Common options on the extract/slides/structured commands: `--focus "…"`, `--time-range 5:00-15:00`, `--timestamps 5:30,10:00` (bypasses AI selection; no key), `--force`. Prefix any command with `uvx ` to run without installing.

---

## Architecture

```
screenscribe/
├── pyproject.toml         Package metadata + console scripts (screenscribe, screenscribe-mcp)
├── src/screenscribe/
│   ├── main.py            CLI — extract / analyze / slides / extract-structured / synthesize / sessions
│   ├── server.py          MCP server — 9 tools
│   ├── resolver.py        (channel | playlist | list | video URL) → normalized video IDs
│   ├── structured_extractor.py  Schema-driven typed extraction + batch fan-out (+ presets)
│   ├── synthesis.py       Cross-video: categorize + compounding synthesize_pass
│   ├── gemini_selector.py Gemini watches the video to pick frames; text→structured calls
│   ├── gemini_analyzer.py Gemini whole-video structured analysis (analyze tier)
│   ├── frame_extractor.py ffmpeg extraction + snap-to-stable + perceptual dedup
│   ├── ffmpeg_paths.py    Resolves ffmpeg/ffprobe — system binary, else bundled static-ffmpeg
│   ├── downloader.py      yt-dlp download + youtube-transcript-api fetch
│   ├── transcript_selector.py  Selection helpers (timestamp parsing, validate/filter)
│   ├── session.py         Session persistence at ~/.video-analyzer/
│   ├── config.py          Gemini model + thresholds
│   └── schemas/           Bundled JSON Schemas: per-video presets + aggregate/ (cookbook)
├── tests/
└── .env.example
```

**Storage** (global, outside the repo, at `~/.video-analyzer/`): per-video sessions (`session.json`, `frames/`, `slides/`), typed-extraction cache (`{id}/structured/{schema}.json`), and synthesis state (`synthesis/{key}/`).

---

## Configuration (`src/screenscribe/config.py`)

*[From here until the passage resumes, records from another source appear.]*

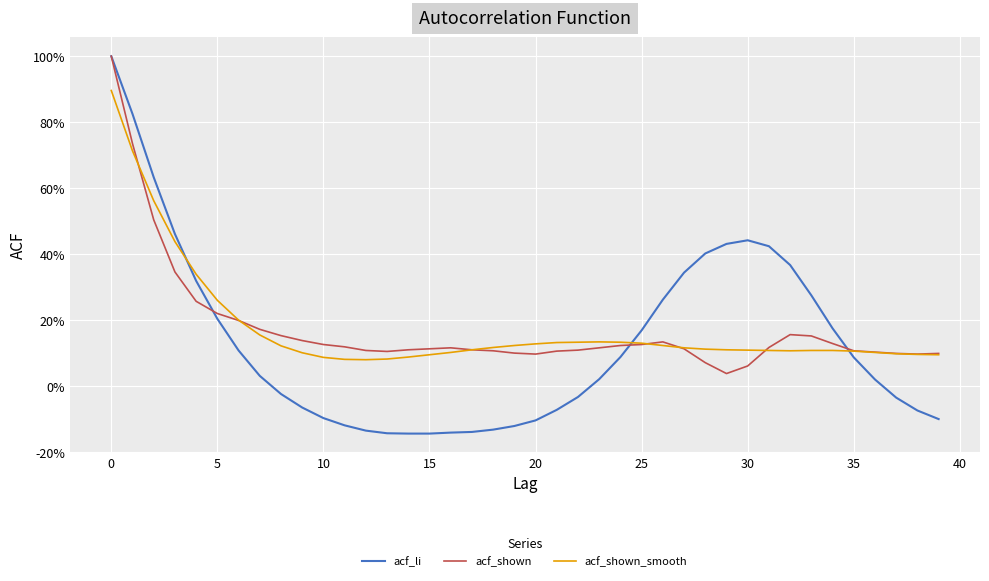

Is this an area chart (filled region under the line)?

No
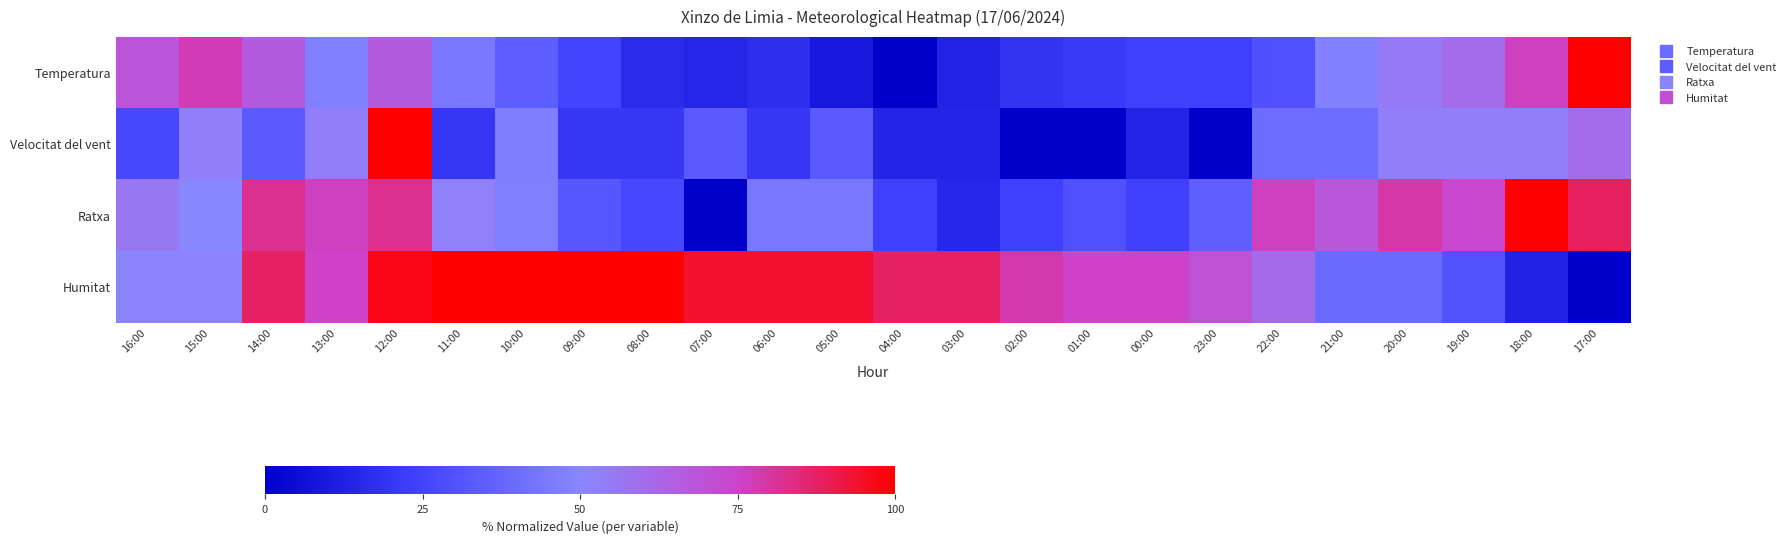

At 13:00, list the series in order from largest to smallest.

Ratxa, Humitat, Velocitat del vent, Temperatura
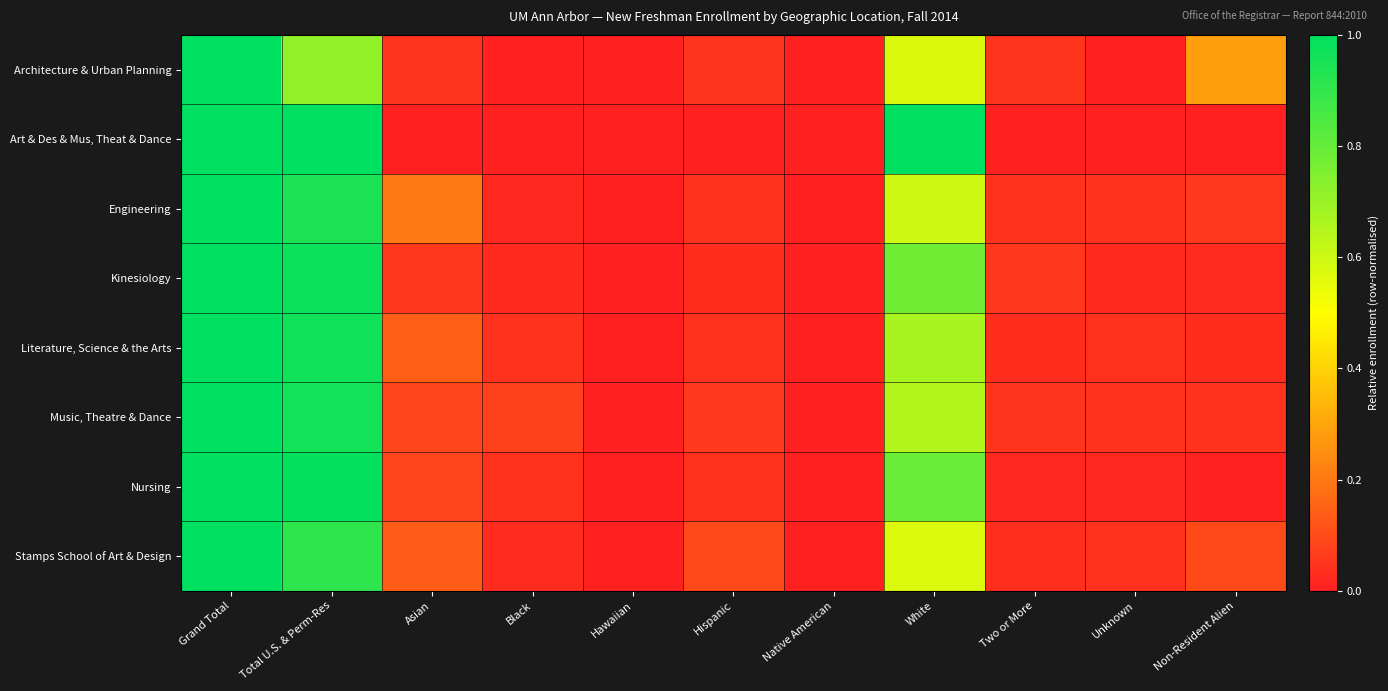

What is the difference between the highest and lowest values at Two or More?

0.1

| Setting | Default | Description |
| ------- | ------- | ----------- |
| `GEMINI_MODEL` | `gemini-3.5-flash` | Gemini model that watches the video. |
| `GEMINI_MEDIA_RESOLUTION_LOW` | `True` | Low-res sampling (cheaper); set `False` for finer on-screen detail (e.g. reading code). |
| `FRAME_SELECTION_MAX` | `25` | Max frames Gemini selects. |
| `SLIDE_SELECTION_MAX` | `15` | Max slides to extract. |
| `IMAGE_MAX_WIDTH` | `1280px` | Frames resized to this width before saving. |
| `MAX_INLINE_TRANSCRIPT_CHARS` | `100000` | Max transcript chars `get_session` returns inline before pointing to the file. |

---

## API keys

One key: **`GEMINI_API_KEY`** (read from the shell environment or a `.env` in the working directory). [Get one from Google AI Studio](https://aistudio.google.com/apikey). No key needed for `extract --transcript-only`, `extract … --timestamps`, or reading existing sessions. Reasoning over the results — answering, generating — is your agent's job, so no separate model key is required.

---

## Notes

- **Any kind of video** — selection and extraction are content-agnostic. Use `--focus` (or a tool's `focus`) to steer toward a subject.
- **Never a silent cut.** Transcripts that exceed the inline cap point to the on-disk file with a `transcript_truncated` flag; resolver/synthesis surface skipped/failed counts; structured extraction returns an explicit `invalid` status rather than malformed data.
- **Machine-local** sessions (`~/.video-analyzer/`); installing on a new machine re-runs extraction once per video.
- `youtube-transcript-api` v1.2.4+ uses `YouTubeTranscriptApi().fetch(video_id)`. If you see `AttributeError: get_transcript`, run `pip install -U youtube-transcript-api`.